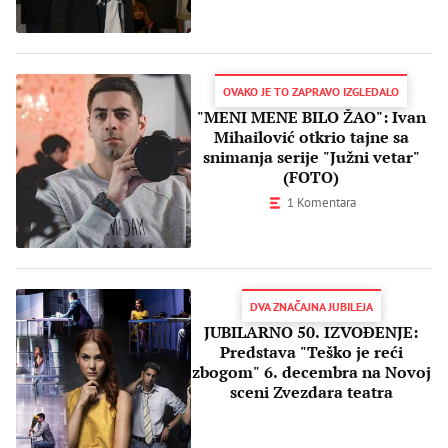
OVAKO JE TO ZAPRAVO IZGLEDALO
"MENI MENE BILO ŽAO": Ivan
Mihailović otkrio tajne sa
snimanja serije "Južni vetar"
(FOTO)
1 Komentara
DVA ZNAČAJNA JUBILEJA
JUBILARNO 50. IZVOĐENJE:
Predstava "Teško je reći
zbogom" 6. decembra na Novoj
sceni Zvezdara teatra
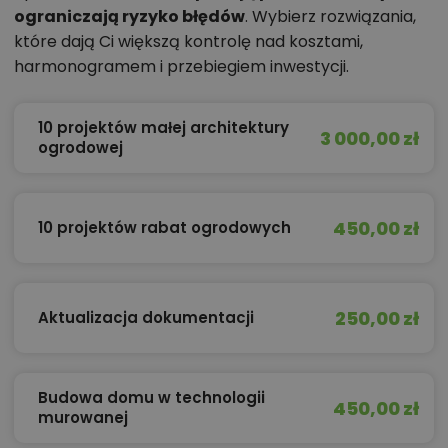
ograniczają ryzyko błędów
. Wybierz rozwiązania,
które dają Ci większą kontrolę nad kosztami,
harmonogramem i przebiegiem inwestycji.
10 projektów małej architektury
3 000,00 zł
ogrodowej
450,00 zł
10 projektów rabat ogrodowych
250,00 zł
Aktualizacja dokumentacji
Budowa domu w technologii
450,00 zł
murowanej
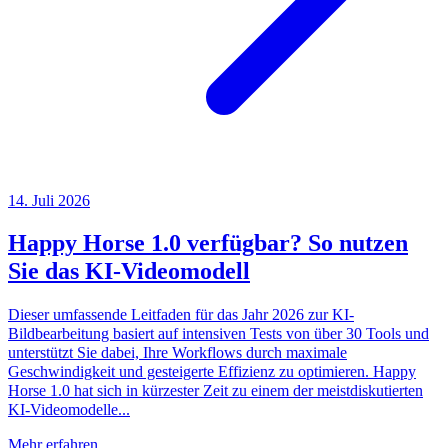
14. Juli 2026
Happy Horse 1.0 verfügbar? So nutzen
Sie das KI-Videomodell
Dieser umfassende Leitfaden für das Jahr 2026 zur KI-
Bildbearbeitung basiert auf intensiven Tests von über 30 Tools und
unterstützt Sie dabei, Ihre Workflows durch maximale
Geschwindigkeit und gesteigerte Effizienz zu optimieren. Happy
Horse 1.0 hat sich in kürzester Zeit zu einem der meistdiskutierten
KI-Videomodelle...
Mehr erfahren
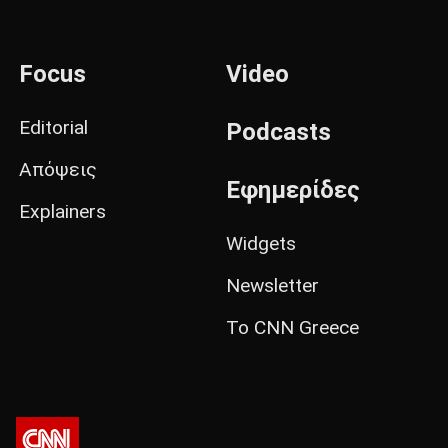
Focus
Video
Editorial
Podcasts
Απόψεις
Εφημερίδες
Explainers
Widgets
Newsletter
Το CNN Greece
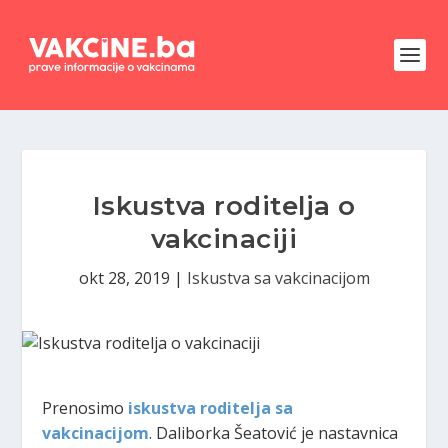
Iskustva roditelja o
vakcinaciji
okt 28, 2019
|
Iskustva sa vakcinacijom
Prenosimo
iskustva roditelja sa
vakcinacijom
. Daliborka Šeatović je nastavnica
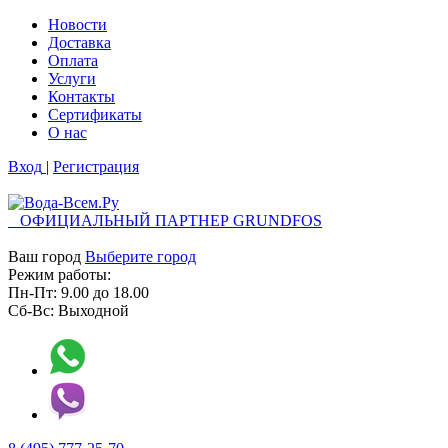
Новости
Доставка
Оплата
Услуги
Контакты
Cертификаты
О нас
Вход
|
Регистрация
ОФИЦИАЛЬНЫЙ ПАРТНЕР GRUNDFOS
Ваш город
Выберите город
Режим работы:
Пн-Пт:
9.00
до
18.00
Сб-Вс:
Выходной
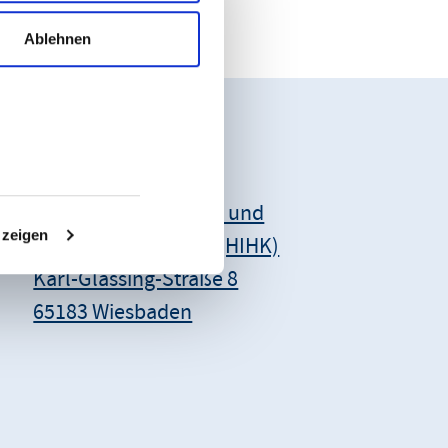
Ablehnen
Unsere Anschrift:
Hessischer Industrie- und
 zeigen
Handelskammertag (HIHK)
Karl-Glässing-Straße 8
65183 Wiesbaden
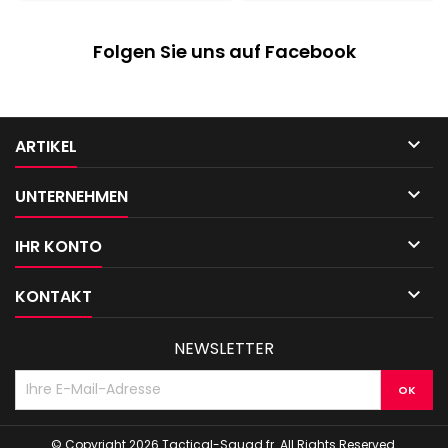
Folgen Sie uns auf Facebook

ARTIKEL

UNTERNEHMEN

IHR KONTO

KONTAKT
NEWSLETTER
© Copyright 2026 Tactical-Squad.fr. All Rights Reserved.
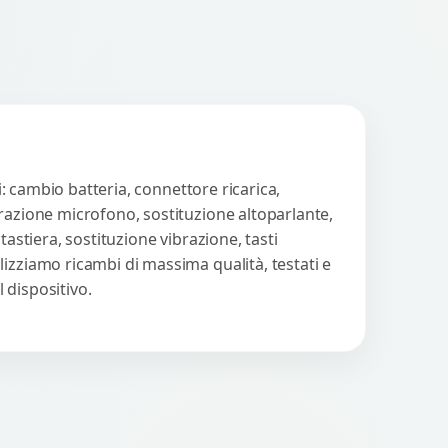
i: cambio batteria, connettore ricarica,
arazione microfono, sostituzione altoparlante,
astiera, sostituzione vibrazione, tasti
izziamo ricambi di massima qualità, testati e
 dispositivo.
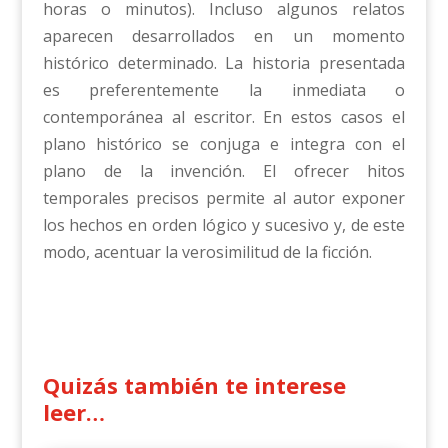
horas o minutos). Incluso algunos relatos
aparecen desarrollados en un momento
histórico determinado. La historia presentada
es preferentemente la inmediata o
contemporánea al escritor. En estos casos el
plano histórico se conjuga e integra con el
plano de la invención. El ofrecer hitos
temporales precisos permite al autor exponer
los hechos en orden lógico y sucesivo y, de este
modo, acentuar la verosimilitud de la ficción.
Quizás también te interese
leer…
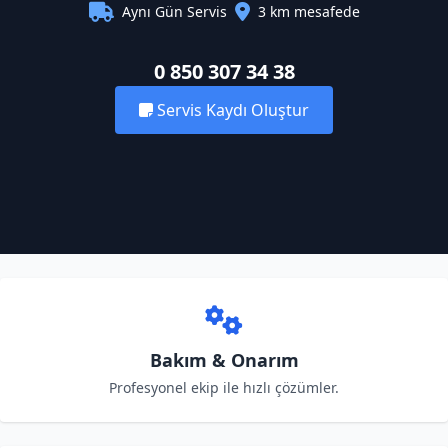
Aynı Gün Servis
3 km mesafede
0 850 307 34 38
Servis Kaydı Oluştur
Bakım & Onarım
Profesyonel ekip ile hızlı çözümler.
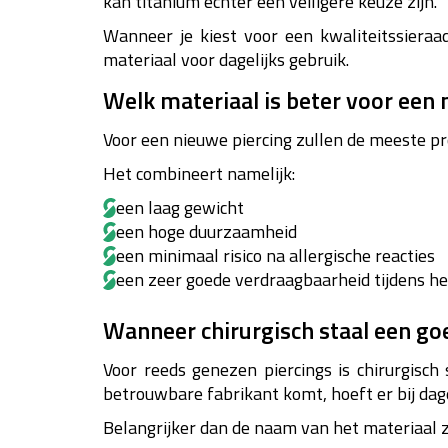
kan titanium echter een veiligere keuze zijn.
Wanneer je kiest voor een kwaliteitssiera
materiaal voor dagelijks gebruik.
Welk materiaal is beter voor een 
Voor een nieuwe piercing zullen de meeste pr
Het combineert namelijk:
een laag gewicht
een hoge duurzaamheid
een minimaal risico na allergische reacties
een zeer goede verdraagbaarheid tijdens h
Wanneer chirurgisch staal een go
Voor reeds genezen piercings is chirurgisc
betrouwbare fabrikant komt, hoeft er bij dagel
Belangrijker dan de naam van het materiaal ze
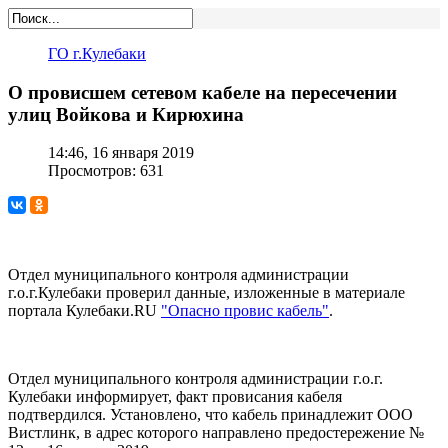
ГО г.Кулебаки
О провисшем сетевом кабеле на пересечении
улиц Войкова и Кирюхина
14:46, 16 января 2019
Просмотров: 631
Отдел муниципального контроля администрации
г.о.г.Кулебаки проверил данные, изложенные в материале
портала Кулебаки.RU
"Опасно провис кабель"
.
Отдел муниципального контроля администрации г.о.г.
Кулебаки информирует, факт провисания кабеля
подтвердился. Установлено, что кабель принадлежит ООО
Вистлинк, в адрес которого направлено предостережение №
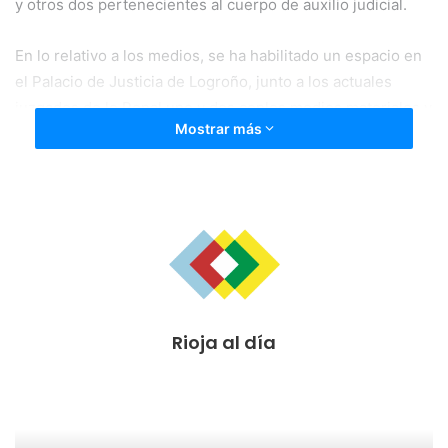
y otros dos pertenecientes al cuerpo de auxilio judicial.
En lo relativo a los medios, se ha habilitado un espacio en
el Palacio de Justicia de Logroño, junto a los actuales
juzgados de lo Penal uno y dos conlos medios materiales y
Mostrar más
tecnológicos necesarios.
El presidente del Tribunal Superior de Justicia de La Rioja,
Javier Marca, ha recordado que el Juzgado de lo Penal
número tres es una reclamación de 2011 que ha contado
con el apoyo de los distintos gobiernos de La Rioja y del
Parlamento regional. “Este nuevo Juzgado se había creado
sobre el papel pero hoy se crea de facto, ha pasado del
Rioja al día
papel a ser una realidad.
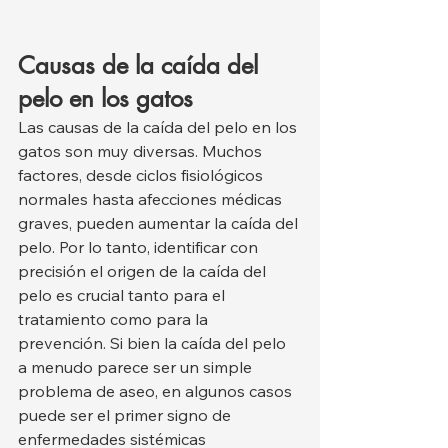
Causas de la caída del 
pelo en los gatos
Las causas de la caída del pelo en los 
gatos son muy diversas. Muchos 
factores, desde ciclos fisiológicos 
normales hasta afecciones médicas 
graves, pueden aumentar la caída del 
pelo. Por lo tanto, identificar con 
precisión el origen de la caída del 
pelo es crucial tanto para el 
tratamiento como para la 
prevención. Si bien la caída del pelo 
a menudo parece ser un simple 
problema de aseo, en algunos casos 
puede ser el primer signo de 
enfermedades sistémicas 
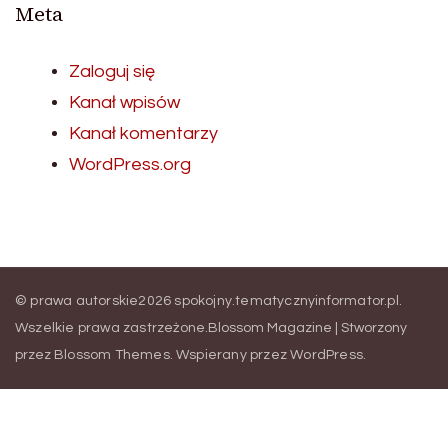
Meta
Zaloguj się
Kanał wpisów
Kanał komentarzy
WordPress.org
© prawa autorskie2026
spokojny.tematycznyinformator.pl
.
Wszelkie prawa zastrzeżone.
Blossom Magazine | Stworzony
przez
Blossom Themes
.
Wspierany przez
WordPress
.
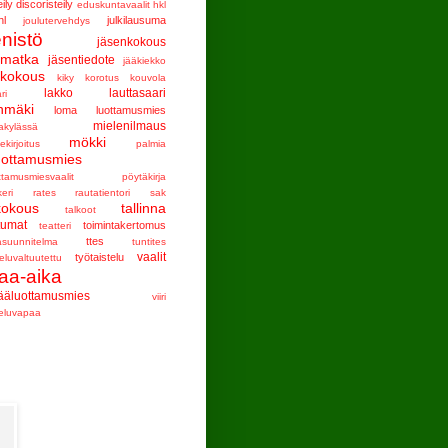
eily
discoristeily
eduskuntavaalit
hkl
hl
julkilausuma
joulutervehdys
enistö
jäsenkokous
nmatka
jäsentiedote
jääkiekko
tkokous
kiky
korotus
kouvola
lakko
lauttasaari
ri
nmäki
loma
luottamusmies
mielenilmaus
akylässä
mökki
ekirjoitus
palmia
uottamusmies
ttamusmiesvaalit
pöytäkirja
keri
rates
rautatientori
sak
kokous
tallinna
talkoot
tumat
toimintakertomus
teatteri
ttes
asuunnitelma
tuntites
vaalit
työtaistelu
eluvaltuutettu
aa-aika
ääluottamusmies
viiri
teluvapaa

• [THE PROBLEM] Please retype every entry above exactly, leaving out any picture.

• [RESPONSE BELOW]
OVAKO JE TO ZAPRAVO IZGLEDALO
"MENI MENE BILO ŽAO": Ivan
Mihailović otkrio tajne sa
snimanja serije "Južni vetar"
(FOTO)
1 Komentara
DVA ZNAČAJNA JUBILEJA
JUBILARNO 50. IZVOĐENJE:
Predstava "Teško je reći
zbogom" 6. decembra na Novoj
sceni Zvezdara teatra
ograniczają ryzyko błędów
. Wybierz rozwiązania,
które dają Ci większą kontrolę nad kosztami,
harmonogramem i przebiegiem inwestycji.
10 projektów małej architektury
3 000,00 zł
ogrodowej
450,00 zł
10 projektów rabat ogrodowych
250,00 zł
Aktualizacja dokumentacji
Budowa domu w technologii
450,00 zł
murowanej
14. Juli 2026
Happy Horse 1.0 verfügbar? So nutzen
Sie das KI-Videomodell
Dieser umfassende Leitfaden für das Jahr 2026 zur KI-
Bildbearbeitung basiert auf intensiven Tests von über 30 Tools und
unterstützt Sie dabei, Ihre Workflows durch maximale
Geschwindigkeit und gesteigerte Effizienz zu optimieren. Happy
Horse 1.0 hat sich in kürzester Zeit zu einem der meistdiskutierten
KI-Videomodelle...
Mehr erfahren
Focus
Video
Editorial
Podcasts
Απόψεις
Εφημερίδες
Explainers
Widgets
Newsletter
Το CNN Greece
Iskustva roditelja o
vakcinaciji
okt 28, 2019
|
Iskustva sa vakcinacijom
Prenosimo
iskustva roditelja sa
vakcinacijom
. Daliborka Šeatović je nastavnica
Новости
Доставка
Оплата
Услуги
Контакты
Cертификаты
О нас
Вход
|
Регистрация
ОФИЦИАЛЬНЫЙ ПАРТНЕР GRUNDFOS
Ваш город
Выберите город
Режим работы:
Пн-Пт:
9.00
до
18.00
Сб-Вс:
Выходной
Ablehnen
Unsere Anschrift:
Hessischer Industrie- und
 zeigen
Handelskammertag (HIHK)
Karl-Glässing-Straße 8
65183 Wiesbaden
Folgen Sie uns auf Facebook

ARTIKEL

UNTERNEHMEN

IHR KONTO

KONTAKT
NEWSLETTER
© Copyright 2026 Tactical-Squad.fr. All Rights Reserved.
i: cambio batteria, connettore ricarica,
arazione microfono, sostituzione altoparlante,
astiera, sostituzione vibrazione, tasti
izziamo ricambi di massima qualità, testati e
 dispositivo.
horas o minutos). Incluso algunos relatos
aparecen desarrollados en un momento
histórico determinado. La historia presentada
es preferentemente la inmediata o
contemporánea al escritor. En estos casos el
plano histórico se conjuga e integra con el
plano de la invención. El ofrecer hitos
temporales precisos permite al autor exponer
los hechos en orden lógico y sucesivo y, de este
modo, acentuar la verosimilitud de la ficción.
Quizás también te interese
leer…
Aynı Gün Servis
3 km mesafede
0 850 307 34 38
Servis Kaydı Oluştur
Bakım & Onarım
Profesyonel ekip ile hızlı çözümler.
kan titanium echter een veiligere keuze zijn.
Wanneer je kiest voor een kwaliteitssiera
materiaal voor dagelijks gebruik.
Welk materiaal is beter voor een 
Voor een nieuwe piercing zullen de meeste pr
Het combineert namelijk:
een laag gewicht
een hoge duurzaamheid
een minimaal risico na allergische reacties
een zeer goede verdraagbaarheid tijdens h
Wanneer chirurgisch staal een go
Voor reeds genezen piercings is chirurgisc
betrouwbare fabrikant komt, hoeft er bij dagel
Belangrijker dan de naam van het materiaal ze
ГО г.Кулебаки
О провисшем сетевом кабеле на пересечении
улиц Войкова и Кирюхина
14:46, 16 января 2019
Просмотров: 631
Отдел муниципального контроля администрации
г.о.г.Кулебаки проверил данные, изложенные в материале
портала Кулебаки.RU
"Опасно провис кабель"
.
Отдел муниципального контроля администрации г.о.г.
Кулебаки информирует, факт провисания кабеля
подтвердился. Установлено, что кабель принадлежит ООО
Вистлинк, в адрес которого направлено предостережение №
y otros dos pertenecientes al cuerpo de auxilio judicial.
En lo relativo a los medios, se ha habilitado un espacio en
el Palacio de Justicia de Logroño, junto a los actuales
juzgados de lo Penal uno y dos conlos medios materiales y
Mostrar más
tecnológicos necesarios.
El presidente del Tribunal Superior de Justicia de La Rioja,
Javier Marca, ha recordado que el Juzgado de lo Penal
número tres es una reclamación de 2011 que ha contado
con el apoyo de los distintos gobiernos de La Rioja y del
Parlamento regional. “Este nuevo Juzgado se había creado
sobre el papel pero hoy se crea de facto, ha pasado del
Rioja al día
papel a ser una realidad.
Causas de la caída del 
pelo en los gatos
Las causas de la caída del pelo en los 
gatos son muy diversas. Muchos 
factores, desde ciclos fisiológicos 
normales hasta afecciones médicas 
graves, pueden aumentar la caída del 
pelo. Por lo tanto, identificar con 
precisión el origen de la caída del 
pelo es crucial tanto para el 
tratamiento como para la 
prevención. Si bien la caída del pelo 
a menudo parece ser un simple 
problema de aseo, en algunos casos 
puede ser el primer signo de 
enfermedades sistémicas 
Meta
Zaloguj się
Kanał wpisów
Kanał komentarzy
WordPress.org
© prawa autorskie2026
spokojny.tematycznyinformator.pl
.
Wszelkie prawa zastrzeżone.
Blossom Magazine | Stworzony
przez
Blossom Themes
.
Wspierany przez
WordPress
.
eily
discoristeily
eduskuntavaalit
hkl
hl
julkilausuma
joulutervehdys
enistö
jäsenkokous
nmatka
jäsentiedote
jääkiekko
tkokous
kiky
korotus
kouvola
lakko
lauttasaari
ri
nmäki
loma
luottamusmies
mielenilmaus
akylässä
mökki
ekirjoitus
palmia
uottamusmies
ttamusmiesvaalit
pöytäkirja
keri
rates
rautatientori
sak
kokous
tallinna
talkoot
tumat
toimintakertomus
teatteri
ttes
asuunnitelma
tuntites
vaalit
työtaistelu
eluvaltuutettu
aa-aika
ääluottamusmies
viiri
teluvapaa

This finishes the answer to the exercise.